The decision is, essentially, an experiment. Neither of those vaccines were explictly tested that way, although some participants in AstraZeneca’s trials were given shots spaced as many as 26 weeks apart. Pfizer has cautioned that it has no data supporting the protection of a single shot after 21 days.
The U.K.’s decision, though, should mean more people in the country are vaccinated sooner, compared to countries like the U.S. that are holding half of available doses in reserve for the second shot.

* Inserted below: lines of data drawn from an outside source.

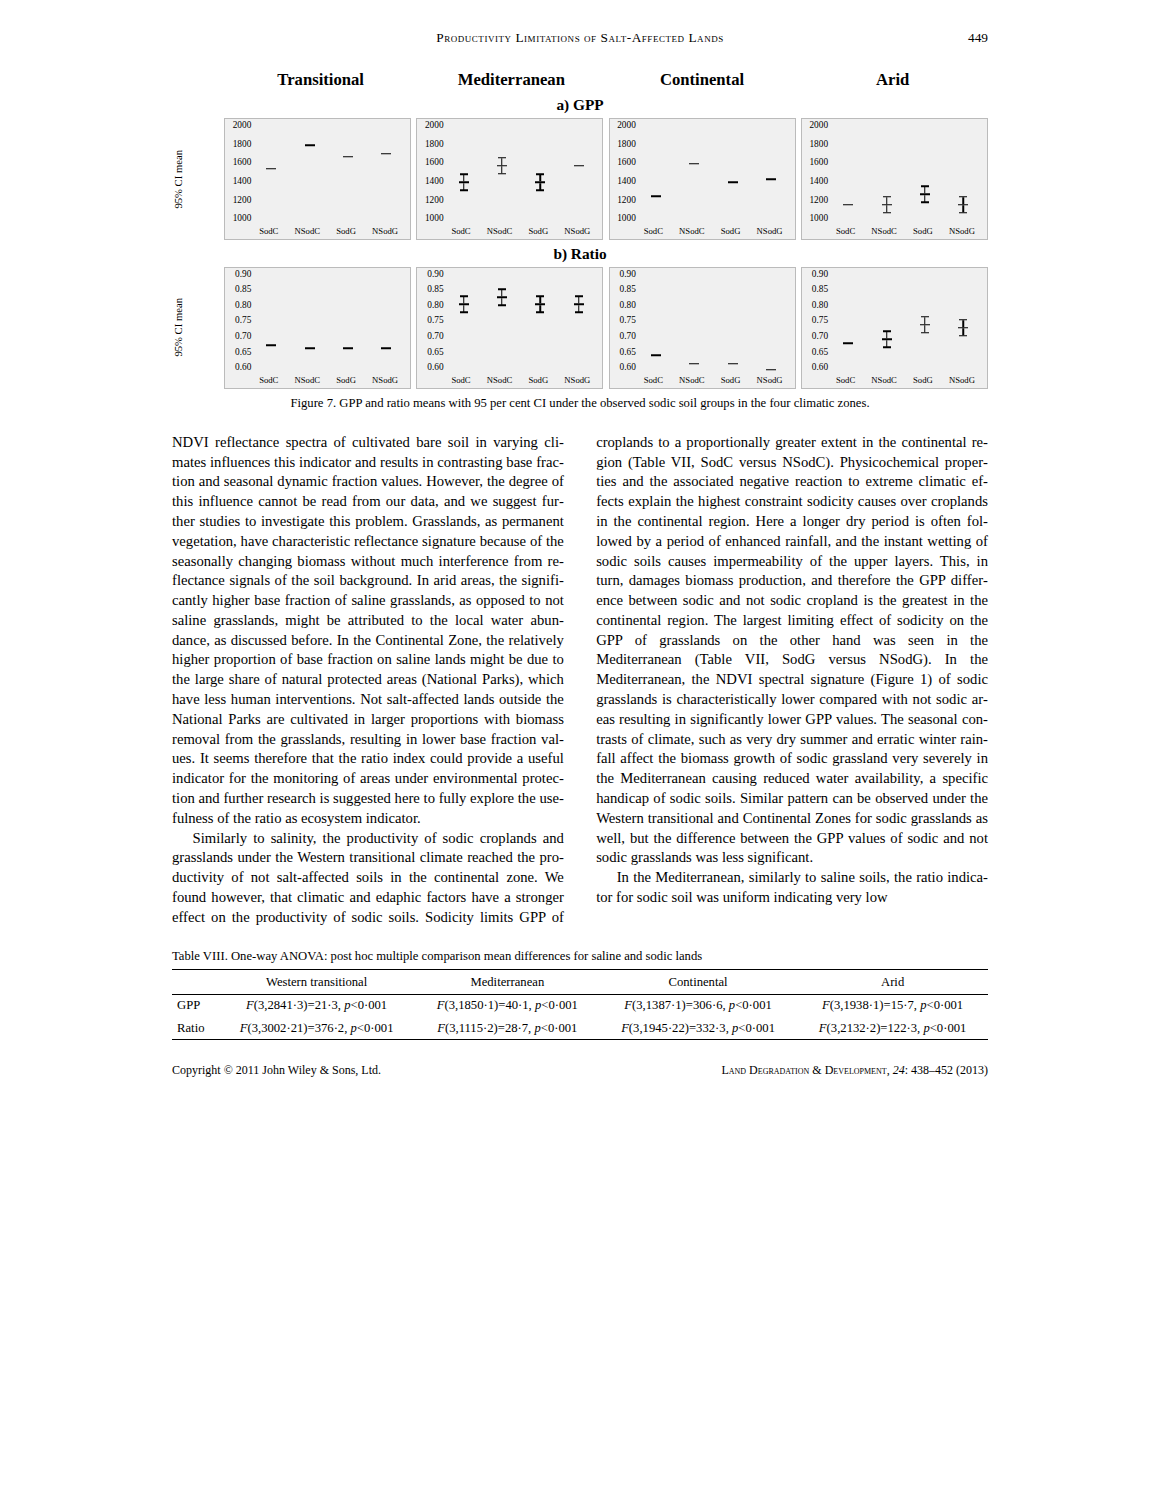Productivity Limitations of Salt-Affected Lands 449
Transitional Mediterranean Continental Arid
a) GPP
95% CI mean
200018001600140012001000
SodC NSodC SodG NSodG
200018001600140012001000
SodC NSodC SodG NSodG
200018001600140012001000
SodC NSodC SodG NSodG
200018001600140012001000
SodC NSodC SodG NSodG
b) Ratio
95% CI mean
0.900.850.800.750.700.650.60
SodC NSodC SodG NSodG
0.900.850.800.750.700.650.60
SodC NSodC SodG NSodG
0.900.850.800.750.700.650.60
SodC NSodC SodG NSodG
0.900.850.800.750.700.650.60
SodC NSodC SodG NSodG
Figure 7. GPP and ratio means with 95 per cent CI under the observed sodic soil groups in the four climatic zones.
NDVI reflectance spectra of cultivated bare soil in varying climates influences this indicator and results in contrasting base fraction and seasonal dynamic fraction values. However, the degree of this influence cannot be read from our data, and we suggest further studies to investigate this problem. Grasslands, as permanent vegetation, have characteristic reflectance signature because of the seasonally changing biomass without much interference from reflectance signals of the soil background. In arid areas, the significantly higher base fraction of saline grasslands, as opposed to not saline grasslands, might be attributed to the local water abundance, as discussed before. In the Continental Zone, the relatively higher proportion of base fraction on saline lands might be due to the large share of natural protected areas (National Parks), which have less human interventions. Not salt-affected lands outside the National Parks are cultivated in larger proportions with biomass removal from the grasslands, resulting in lower base fraction values. It seems therefore that the ratio index could provide a useful indicator for the monitoring of areas under environmental protection and further research is suggested here to fully explore the usefulness of the ratio as ecosystem indicator.
Similarly to salinity, the productivity of sodic croplands and grasslands under the Western transitional climate reached the productivity of not salt-affected soils in the continental zone. We found however, that climatic and edaphic factors have a stronger effect on the productivity of sodic soils. Sodicity limits GPP of croplands to a proportionally greater extent in the continental region (Table VII, SodC versus NSodC). Physicochemical properties and the associated negative reaction to extreme climatic effects explain the highest constraint sodicity causes over croplands in the continental region. Here a longer dry period is often followed by a period of enhanced rainfall, and the instant wetting of sodic soils causes impermeability of the upper layers. This, in turn, damages biomass production, and therefore the GPP difference between sodic and not sodic cropland is the greatest in the continental region. The largest limiting effect of sodicity on the GPP of grasslands on the other hand was seen in the Mediterranean (Table VII, SodG versus NSodG). In the Mediterranean, the NDVI spectral signature (Figure 1) of sodic grasslands is characteristically lower compared with not sodic areas resulting in significantly lower GPP values. The seasonal contrasts of climate, such as very dry summer and erratic winter rainfall affect the biomass growth of sodic grassland very severely in the Mediterranean causing reduced water availability, a specific handicap of sodic soils. Similar pattern can be observed under the Western transitional and Continental Zones for sodic grasslands as well, but the difference between the GPP values of sodic and not sodic grasslands was less significant.
In the Mediterranean, similarly to saline soils, the ratio indicator for sodic soil was uniform indicating very low
Table VIII. One-way ANOVA: post hoc multiple comparison mean differences for saline and sodic lands
| | Western transitional | Mediterranean | Continental | Arid |
| --- | --- | --- | --- | --- |
| GPP | F (3,2841·3)=21·3, p <0·001 | F (3,1850·1)=40·1, p <0·001 | F (3,1387·1)=306·6, p <0·001 | F (3,1938·1)=15·7, p <0·001 |
| Ratio | F (3,3002·21)=376·2, p <0·001 | F (3,1115·2)=28·7, p <0·001 | F (3,1945·22)=332·3, p <0·001 | F (3,2132·2)=122·3, p <0·001 |
Copyright © 2011 John Wiley & Sons, Ltd. Land Degradation & Development, 24: 438–452 (2013)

But some experts worry protection may not be as high as the dosing regimens tested, while others have warned a partial immune response could help new vaccine-resistant coronavirus variants to emerge.
In a statement Monday, Hahn and Marks called any suggested changes to FDA-authorized dosing or schedules “premature and not rooted solidly in the available evidence.”
Few trial participants received the two vaccines off schedule, they said, and those participants that did were generally only followed for a short period of time, making it impossible to “conclude anything definitive about the depth or duration of protection.”
“If people do not truly know how protective a vaccine is, there is the potential for harm because they may assume that they are fully protected when they are not, and accordingly, alter their behavior to take unnecessary risks,” wrote Hahn and Marks.
The regulator won’t recommend any changes until vaccine manufacturers “have data and science supporting a change,” they said.
Neither Moderna nor Pfizer and BioNTech have done any rigorous testing comparing one- and two-dose regimens.